By Bigg Success Staff
03-11-08

Leadership Skills

people 

As a leader, you have to establish the ground rules for your troops. Your rules, also known as your policies, define the code of conduct. If done correctly, they are not a negative. They are a covenant between you and your troops as well as between your troops themselves.

What they are

The problem is that, much of the time, ground rules are written as negatives. So your people view them as negatives. It doesn’t need to be that way. They simply establish how all of you must proceed to get where you want to go.

Your ground rules define how your people work with people – each other, you, your customers, your vendors, your community, and more. They are designed to minimize individual behavior that harms the group effort. Period. When all of your troops understand that, they will buy in to the rules.

Your ground rules should answer these questions:

  • How do things work under your leadership?
  • What behavior is acceptable and unacceptable?
  • What are the consequences for inappropriate behavior?
  • What resources are available to members of our team?
  • What are the team rewards for achieving victory?


Why you need them

Your attorney will tell you that you need ground rules to protect yourself from liability. That’s true – and you should get your attorney’s advice throughout this process. However, there are even more important reasons to establish the ground rules.

Your ground rules help new troops get acquainted with your culture. They will be able to get “up to speed” more quickly when you clearly define the expected behaviors.

They also establish that you are trying to be fair to everybody. There’s a set of rules to which you refer when a certain behavior is called into question. It’s not a who’s who where favorites get treated one way and everybody else gets treated differently.

Occasionally, you will override the rules because of a specific situation. After all, your troops are humans, not machines. You’ll use your best judgment to determine when the good of the group calls for bending the rules a little. If done correctly, your troops will respect you for that.

Keep it simple
Make sure your rules aren’t written in legalese. They should be easily understood by all your troops. If it takes a lawyer to interpret them, rework them.

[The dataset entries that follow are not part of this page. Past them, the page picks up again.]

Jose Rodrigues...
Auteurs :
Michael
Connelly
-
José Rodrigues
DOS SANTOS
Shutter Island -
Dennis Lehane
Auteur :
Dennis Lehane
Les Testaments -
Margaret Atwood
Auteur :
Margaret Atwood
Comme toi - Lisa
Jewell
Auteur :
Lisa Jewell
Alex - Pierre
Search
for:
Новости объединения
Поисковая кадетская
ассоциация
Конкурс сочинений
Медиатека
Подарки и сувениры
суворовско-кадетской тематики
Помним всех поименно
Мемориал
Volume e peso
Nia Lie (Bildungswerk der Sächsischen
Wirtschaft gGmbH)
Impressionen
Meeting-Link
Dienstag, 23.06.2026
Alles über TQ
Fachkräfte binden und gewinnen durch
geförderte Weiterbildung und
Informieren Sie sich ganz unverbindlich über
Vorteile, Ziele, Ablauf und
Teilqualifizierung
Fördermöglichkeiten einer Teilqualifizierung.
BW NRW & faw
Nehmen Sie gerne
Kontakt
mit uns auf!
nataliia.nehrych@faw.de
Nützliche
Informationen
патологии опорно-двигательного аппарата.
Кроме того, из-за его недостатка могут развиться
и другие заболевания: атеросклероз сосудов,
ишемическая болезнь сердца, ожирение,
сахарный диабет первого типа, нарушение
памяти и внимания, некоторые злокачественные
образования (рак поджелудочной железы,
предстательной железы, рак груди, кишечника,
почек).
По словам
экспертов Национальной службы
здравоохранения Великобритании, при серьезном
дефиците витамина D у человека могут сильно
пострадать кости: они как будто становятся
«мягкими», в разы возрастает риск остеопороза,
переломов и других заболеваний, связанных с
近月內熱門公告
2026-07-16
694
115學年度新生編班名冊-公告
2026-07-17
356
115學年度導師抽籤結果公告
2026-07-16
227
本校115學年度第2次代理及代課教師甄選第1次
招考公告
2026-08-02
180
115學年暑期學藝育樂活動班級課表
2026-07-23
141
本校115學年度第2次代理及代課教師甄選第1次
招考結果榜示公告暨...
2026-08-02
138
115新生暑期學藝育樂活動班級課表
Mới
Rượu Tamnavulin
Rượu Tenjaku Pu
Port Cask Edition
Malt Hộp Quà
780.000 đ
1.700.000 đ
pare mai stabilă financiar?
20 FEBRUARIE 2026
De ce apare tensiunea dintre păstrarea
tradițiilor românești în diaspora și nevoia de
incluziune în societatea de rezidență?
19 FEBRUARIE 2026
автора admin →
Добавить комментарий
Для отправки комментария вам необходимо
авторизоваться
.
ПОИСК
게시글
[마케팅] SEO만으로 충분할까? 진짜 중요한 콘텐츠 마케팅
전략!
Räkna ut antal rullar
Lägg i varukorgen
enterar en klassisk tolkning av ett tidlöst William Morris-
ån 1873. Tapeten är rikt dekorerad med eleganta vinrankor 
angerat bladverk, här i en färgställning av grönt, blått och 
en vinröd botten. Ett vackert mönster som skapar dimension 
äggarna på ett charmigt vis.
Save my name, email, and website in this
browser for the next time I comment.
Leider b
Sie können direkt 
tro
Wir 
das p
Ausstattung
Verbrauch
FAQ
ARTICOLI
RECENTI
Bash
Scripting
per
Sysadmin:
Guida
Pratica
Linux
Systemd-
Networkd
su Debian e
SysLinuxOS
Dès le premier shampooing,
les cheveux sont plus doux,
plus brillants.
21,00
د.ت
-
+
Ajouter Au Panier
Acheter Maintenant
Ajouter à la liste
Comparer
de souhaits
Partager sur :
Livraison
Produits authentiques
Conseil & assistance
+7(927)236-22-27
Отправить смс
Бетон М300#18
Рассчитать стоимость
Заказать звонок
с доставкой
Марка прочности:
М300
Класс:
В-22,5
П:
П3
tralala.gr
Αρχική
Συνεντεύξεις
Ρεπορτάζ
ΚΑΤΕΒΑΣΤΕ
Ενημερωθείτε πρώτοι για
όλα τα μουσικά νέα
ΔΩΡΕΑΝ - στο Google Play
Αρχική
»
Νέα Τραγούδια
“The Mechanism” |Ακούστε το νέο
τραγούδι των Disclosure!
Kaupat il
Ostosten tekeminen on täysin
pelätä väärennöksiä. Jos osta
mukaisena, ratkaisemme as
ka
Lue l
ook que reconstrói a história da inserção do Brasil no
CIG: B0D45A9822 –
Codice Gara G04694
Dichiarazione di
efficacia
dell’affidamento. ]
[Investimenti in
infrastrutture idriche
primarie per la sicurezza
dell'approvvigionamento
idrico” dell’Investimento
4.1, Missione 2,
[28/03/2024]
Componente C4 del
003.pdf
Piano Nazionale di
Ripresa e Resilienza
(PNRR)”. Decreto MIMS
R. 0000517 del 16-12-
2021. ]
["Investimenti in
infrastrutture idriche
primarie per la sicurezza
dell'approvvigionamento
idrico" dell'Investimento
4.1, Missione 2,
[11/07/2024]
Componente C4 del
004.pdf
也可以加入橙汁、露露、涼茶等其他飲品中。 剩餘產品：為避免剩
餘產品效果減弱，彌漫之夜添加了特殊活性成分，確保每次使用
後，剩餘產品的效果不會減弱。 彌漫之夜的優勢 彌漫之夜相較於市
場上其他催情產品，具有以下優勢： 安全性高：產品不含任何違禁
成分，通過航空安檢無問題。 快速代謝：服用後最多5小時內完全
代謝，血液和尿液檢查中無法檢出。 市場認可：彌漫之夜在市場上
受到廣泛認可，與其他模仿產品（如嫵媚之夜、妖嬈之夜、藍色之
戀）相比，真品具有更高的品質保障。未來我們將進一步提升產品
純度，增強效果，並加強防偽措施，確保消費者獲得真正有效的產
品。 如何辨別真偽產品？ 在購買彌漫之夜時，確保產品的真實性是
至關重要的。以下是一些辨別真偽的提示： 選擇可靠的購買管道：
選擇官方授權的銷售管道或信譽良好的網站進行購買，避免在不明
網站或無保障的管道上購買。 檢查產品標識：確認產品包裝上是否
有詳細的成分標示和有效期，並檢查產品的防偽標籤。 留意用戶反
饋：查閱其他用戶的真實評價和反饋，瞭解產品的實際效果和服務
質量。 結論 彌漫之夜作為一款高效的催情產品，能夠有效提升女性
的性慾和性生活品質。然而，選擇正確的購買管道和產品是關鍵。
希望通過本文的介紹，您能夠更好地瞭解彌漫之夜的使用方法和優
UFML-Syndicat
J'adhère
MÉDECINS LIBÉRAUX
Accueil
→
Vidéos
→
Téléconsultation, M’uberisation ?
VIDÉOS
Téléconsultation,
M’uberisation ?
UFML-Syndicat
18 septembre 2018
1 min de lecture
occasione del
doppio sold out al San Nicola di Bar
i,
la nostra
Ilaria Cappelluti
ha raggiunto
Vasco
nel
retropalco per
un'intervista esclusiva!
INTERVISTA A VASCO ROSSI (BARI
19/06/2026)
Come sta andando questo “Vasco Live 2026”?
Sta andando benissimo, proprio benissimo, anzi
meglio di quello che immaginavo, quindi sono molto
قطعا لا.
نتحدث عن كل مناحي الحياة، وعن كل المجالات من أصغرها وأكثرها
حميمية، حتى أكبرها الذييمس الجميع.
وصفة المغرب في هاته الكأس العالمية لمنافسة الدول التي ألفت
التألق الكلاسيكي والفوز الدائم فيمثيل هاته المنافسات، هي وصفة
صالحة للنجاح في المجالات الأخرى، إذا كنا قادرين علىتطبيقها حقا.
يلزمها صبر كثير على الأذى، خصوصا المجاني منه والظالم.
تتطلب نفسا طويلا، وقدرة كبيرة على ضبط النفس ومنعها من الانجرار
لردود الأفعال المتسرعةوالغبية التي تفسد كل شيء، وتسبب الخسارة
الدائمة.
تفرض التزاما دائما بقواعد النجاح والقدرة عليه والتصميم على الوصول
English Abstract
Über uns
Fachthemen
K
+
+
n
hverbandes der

How extensive your rules need to be depends in large part on the emotional maturity of the people you lead. In general, the more mature your people are, the fewer rules you need. And the fewer rules you can get away with, the better.

Resist the 1% rule

Novice leaders often create rules in response to specific acts by a minority of people (1%) that are infrequently repeated. Then, the overwhelming majority (99%) of their troops has to live with them. This is a primary reason why people resist rules.

For example, picture a leader who says that there is a new dress code because one person out of a hundred is wearing inappropriate clothing to work. Instead of dealing with that one employee, this leader chooses to create a rule for all of the employees.

These leaders see it as an easy solution – it’s easier to write a policy than deal with an individual employee. They may have the time or they may not like confrontation. Whatever the reason, it may be easier in the short run, but it is almost certain to create even bigger problems in the long run when dealt with in this way.

The code of conduct you establish for your troops is essential to insure you reach your goal. You want rules that your people buy in to so you create a covenant between yourselves that insure a smoother path to victory.